Personal information
- Full name: Albert William Roberts
- Born: 20 August 1909 Christchurch, Canterbury, New Zealand
- Died: 13 May 1978 (aged 68) Clyde, Otago, New Zealand
- Batting: Right-handed
- Bowling: Right-arm medium

International information
- National side: New Zealand (1930–1937);
- Test debut (cap 11): 10 January 1930 v England
- Last Test: 14 August 1937 v England

Domestic team information
- 1927/28–1940/41: Canterbury
- 1944/45–1950/51: Otago

Career statistics
| Competition | Test | First-class |
| Matches | 5 | 84 |
| Runs scored | 248 | 3,645 |
| Batting average | 27.55 | 30.88 |
| 100s/50s | 0/3 | 3/28 |
| Top score | 66* | 181 |
| Balls bowled | 459 | 13,544 |
| Wickets | 7 | 167 |
| Bowling average | 29.85 | 28.51 |
| 5 wickets in innings | 0 | 3 |
| 10 wickets in match | 0 | 0 |
| Best bowling | 4/101 | 5/47 |
| Catches/stumpings | 4/– | 78/– |
- Source: Cricinfo, 1 April 2017

= Alby Roberts =

New Zealand cricketer (1909–1978)

Albert William Roberts (20 August 1909 – 13 May 1978) was a New Zealand Test cricketer who played in five Test matches between 1930 and 1937.

==Career as a batsman==
Roberts made his first-class debut in 1927–28 at the age of 18 as a middle-order batsman for Canterbury. In 1929–30 he made 38 (top score) and 23 against the touring MCC, then after making 54, 70, 76 and 24 not out in his next two matches he was selected for New Zealand's first Test. However, he made only 3 and 5 and was one of several players left out of the side for the next Test.

He scored his first century in 1930–31 against Wellington, when his 116 helped turn a 127-run first-innings deficit into a 139-run victory. In the 1931–32 Plunket Shield season he scored 378 runs at 75.60, including 181 in 260 minutes against Wellington, when he added 278 in 220 minutes for the fourth wicket with Curly Page. The partnership set a new record for any wicket in the Plunket Shield. Roberts played in both Tests against South Africa at the end of the season, making 54 in the First Test.

He also played rugby union for Canterbury.

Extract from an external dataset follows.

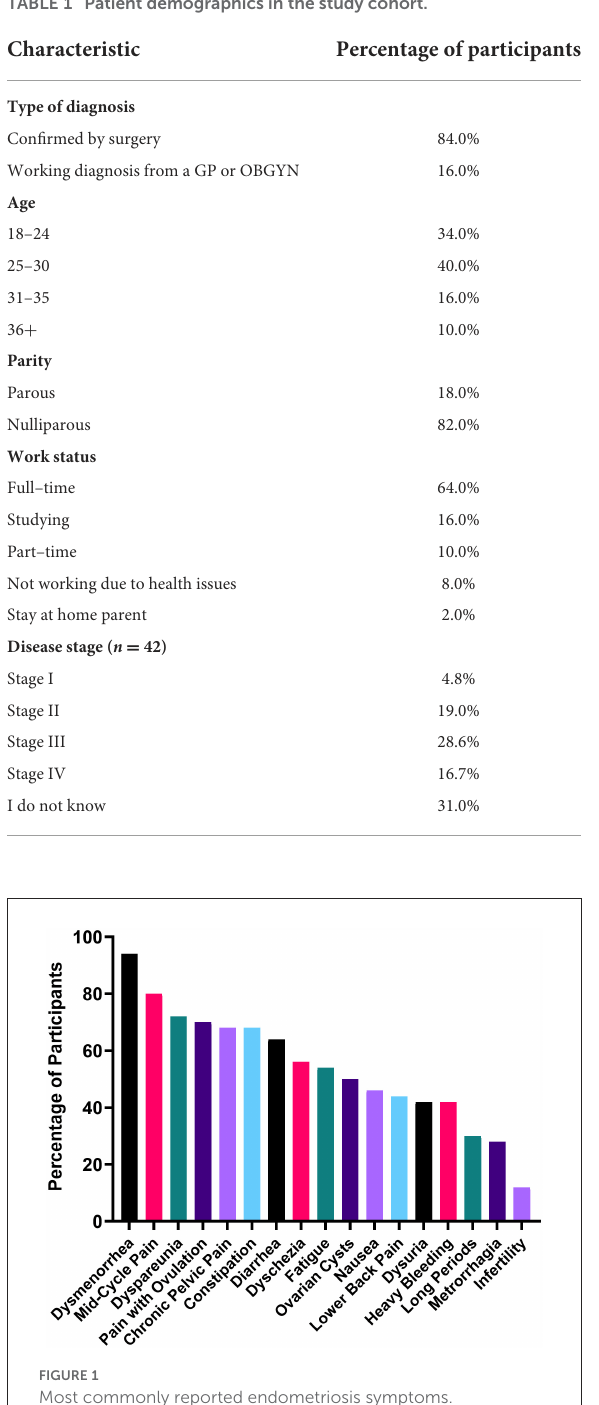
blacking out from pain (2%). While these symptoms were less common, they are indicative of the wide variety of debilitating experiences of endometriosis patients. In this cohort, 8% of patients were not working as a result of their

==Career as an all-rounder==
Roberts' form fell away in 1932–33 and he did not play in the Tests against England. He spent the 1933 English season playing as a professional for Church in the Lancashire League, scoring 615 runs at 26.73 and taking 59 wickets with his medium-pace bowling at 14.72. Thereafter he played as an all-rounder. In 1935–36 he played in three of the four (non-Test) matches for New Zealand against the touring MCC side, batting at seven or eight and opening the bowling. In the match in Wellington he made the top score of 75 not out, then took 3 for 33 and 3 for 39 as MCC narrowly avoided defeat.

He toured England in 1937, making 510 runs at 24.28 and taking 62 wickets at 26.20. In the Tests he led the batting averages with 142 runs at 47.33, with a top score of 66 not out in the First Test, and took seven wickets at 29.85. He missed the second of the three Tests with a shoulder injury. Wisden described him as "an extremely useful member of the side, especially as he was a brilliant slip. Moreover he had a way of getting runs when they were wanted".

Playing for Riccarton in senior Christchurch cricket in March 1938, Roberts scored 214 not out in a little over two hours, with 10 sixes and 24 fours. He continued to play for Canterbury, then after World War II he played for Otago, continuing until the age of 41. He scored his third and last first-class century against Canterbury in 1946–47, when he saved the match for Otago with 44 and 110 not out. At the time of his retirement he held the record for the number of Plunket Shield matches played: 44.

==Assessment==
In his book New Zealand Cricketers, the New Zealand cricket writer Dick Brittenden called Roberts a "diverting mass of contradictions": "He took his magnificent athletic slip catches, he could hit with primitive force, and when he bowled, his out-swinger whipped away like a live thing. Yet he always looked tired, half asleep, absolutely casual and relaxed."

==Personal life==
On 11 January 1939 Roberts married Jean McLeod at St Paul's Church, Christchurch.